Below are the records; copy each line in which "lines" occurs.

*** Data records ***

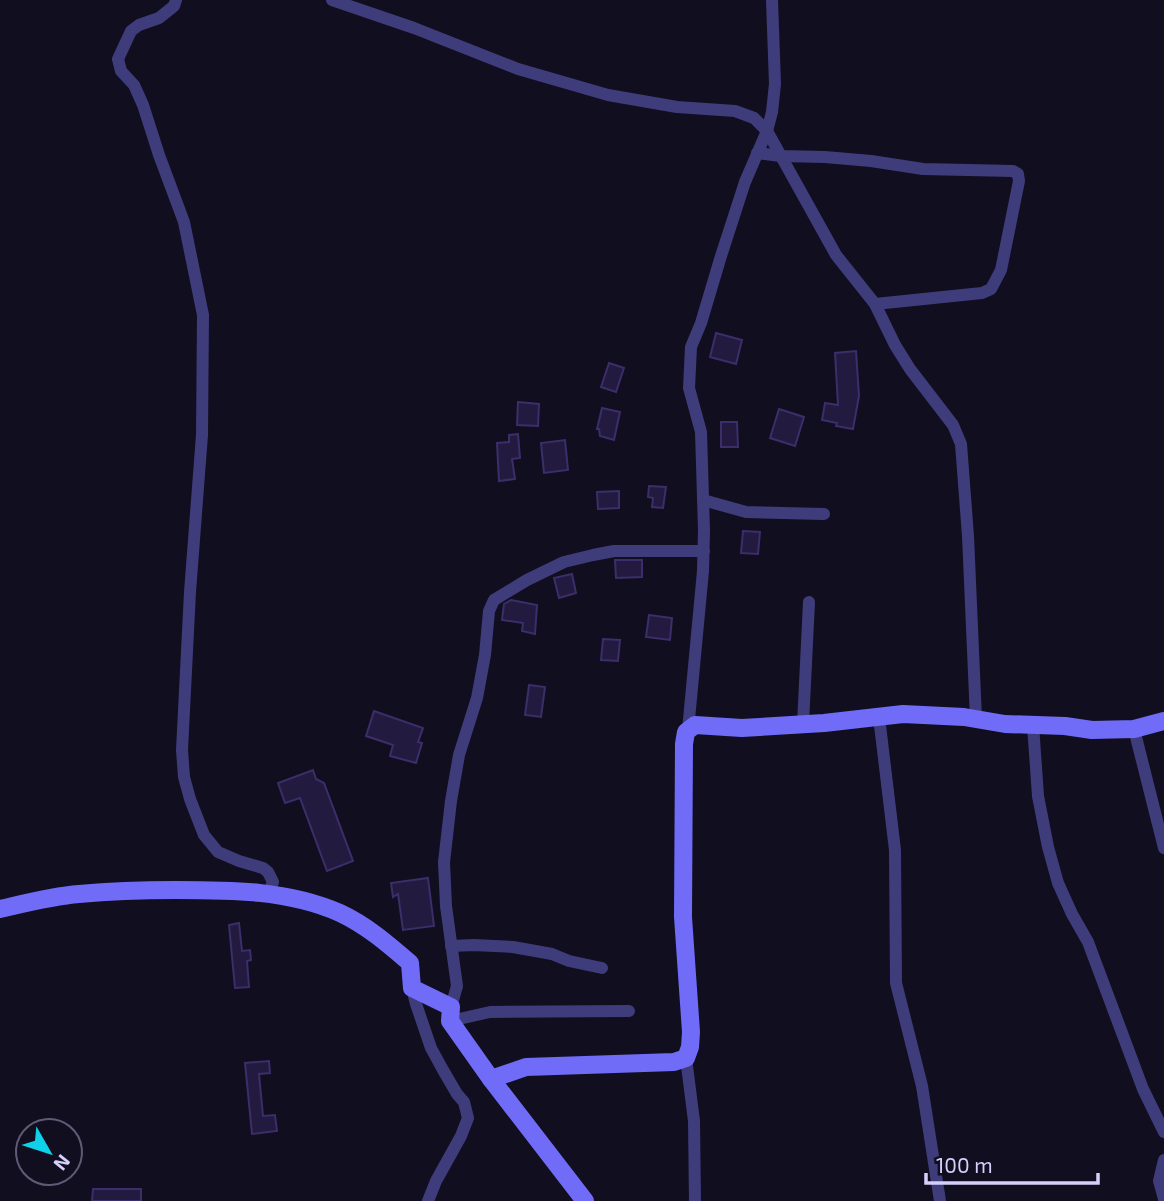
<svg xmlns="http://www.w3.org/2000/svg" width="1164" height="1201" font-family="'Exo 2',sans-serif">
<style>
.building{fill:#231b3f;stroke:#3b2e6a;stroke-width:2}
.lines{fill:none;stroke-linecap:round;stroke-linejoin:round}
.street{stroke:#3f3c7c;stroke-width:12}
.secondary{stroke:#706cf7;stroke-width:18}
</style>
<rect width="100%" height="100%" fill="#110e1f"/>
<g class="building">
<polygon points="716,333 742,340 736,364 710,357"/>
<polygon points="856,351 859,396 853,429 836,426 837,423 822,420 825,403 838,405 835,353"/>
<polygon points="609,363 624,368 616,392 601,387"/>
<polygon points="518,402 539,404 538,426 517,425"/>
<polygon points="602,408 620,412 614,440 600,436 599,429 597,429"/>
<polygon points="779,409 804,417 795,446 770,438"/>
<polygon points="721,422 737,422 738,447 721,447"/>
<polygon points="518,434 520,458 512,459 515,479 499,481 497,443 509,442 509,435"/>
<polygon points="565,440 568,470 544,473 541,443"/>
<polygon points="649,486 666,487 663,508 652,507 653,498 648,497"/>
<polygon points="619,491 619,508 598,509 597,492"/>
<polygon points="743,531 760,532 758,554 741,553"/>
<polygon points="615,560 642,560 642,577 616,578"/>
<polygon points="572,574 576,593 559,598 554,578"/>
<polygon points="511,600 537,605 535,634 522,631 523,623 502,620 504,604"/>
<polygon points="649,615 672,618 670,640 646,637"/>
<polygon points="603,639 620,640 618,661 601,660"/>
<polygon points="529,685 545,687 541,717 525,715"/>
<polygon points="374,711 423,728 418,742 422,743 416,763 390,756 393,745 366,736"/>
<polygon points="313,770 316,779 324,783 353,861 327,871 300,798 285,803 278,783"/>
<polygon points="428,878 434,926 403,930 398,894 393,897 391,883"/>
<polygon points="239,923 242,951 250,950 251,960 247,961 249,987 235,988 229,925"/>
<polygon points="269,1061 270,1073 259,1074 263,1116 275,1115 277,1131 252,1134 245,1063"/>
<polygon points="93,1189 141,1189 141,1201 92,1201"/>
</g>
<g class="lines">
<g class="street">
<polyline points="176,0 174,6 159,18 139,25 131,31 118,59 121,71 134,85 143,105 159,155 184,222 203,315 202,435 190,592 182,750 184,777 190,799 204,835 218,852 239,861 263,868 268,872 273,882 268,894"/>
<polyline points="332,0 414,28 518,69 608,95 677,107 735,111 754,118 767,131 836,255 875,304 895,345 910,369 953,425 961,444 968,536 976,719"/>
<polyline points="757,153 781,156 825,157 871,161 923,169 1013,171 1018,174 1019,181 1001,270 991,289 982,293 875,304"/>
<polyline points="703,500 746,512 824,514"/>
<polyline points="879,717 895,850 896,983 922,1086 940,1201"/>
<polyline points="803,724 809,602"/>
<polyline points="1033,725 1038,796 1048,847 1058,883 1072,914 1088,942 1143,1089 1164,1132"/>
<polyline points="1134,729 1164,848"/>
<polyline points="688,730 703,571 704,530 701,432 689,388 691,347 701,323 721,256 745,182 767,131 772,112 775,84 772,0"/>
<polyline points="451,946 474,945 513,947 552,954 569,961 602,968"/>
<polyline points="412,988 416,1004 431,1048 443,1070 457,1094 464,1102 468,1118 461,1136 436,1181 428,1201"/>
<polyline points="451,1007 457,986 446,906 444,862 451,801 459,755 477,698 485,655 489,611 494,600 527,580 564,562 593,555 614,551 704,551"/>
<polyline points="450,1021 490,1012 629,1011"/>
<polyline points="686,1058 694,1121 695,1201"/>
<polyline points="1164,1160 1159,1181 1164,1199"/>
</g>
<g class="secondary">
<path d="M0 909C26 903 53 896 79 894 111 891 144 890 176 890 231 890 288 890 340 913 366 925 388 944 410 963L412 988 451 1007 450 1021 491 1079 585 1201"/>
<polyline points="491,1079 526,1067 674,1062 686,1058 690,1047 691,1032 683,917 684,744 686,732 695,725 742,728 824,723 903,714 964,717 1005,724 1065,726 1092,730 1134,729 1164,721"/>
</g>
</g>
<g transform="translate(49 1152) rotate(129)"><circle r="33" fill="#110e1f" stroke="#5f5b77" stroke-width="2"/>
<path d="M0-5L12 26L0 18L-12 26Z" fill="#0dd2ea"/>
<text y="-10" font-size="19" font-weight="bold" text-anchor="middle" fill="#d5cffc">N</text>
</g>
<path d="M926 1173v10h172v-10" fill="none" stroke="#d5cffc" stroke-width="3.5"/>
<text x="936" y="1173" font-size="21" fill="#d5cffc" stroke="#110e1f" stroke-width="5" paint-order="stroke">100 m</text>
</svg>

*** End of Data records ***

Solution to the exercise:
.lines{fill:none;stroke-linecap:round;stroke-linejoin:round}
<g class="lines">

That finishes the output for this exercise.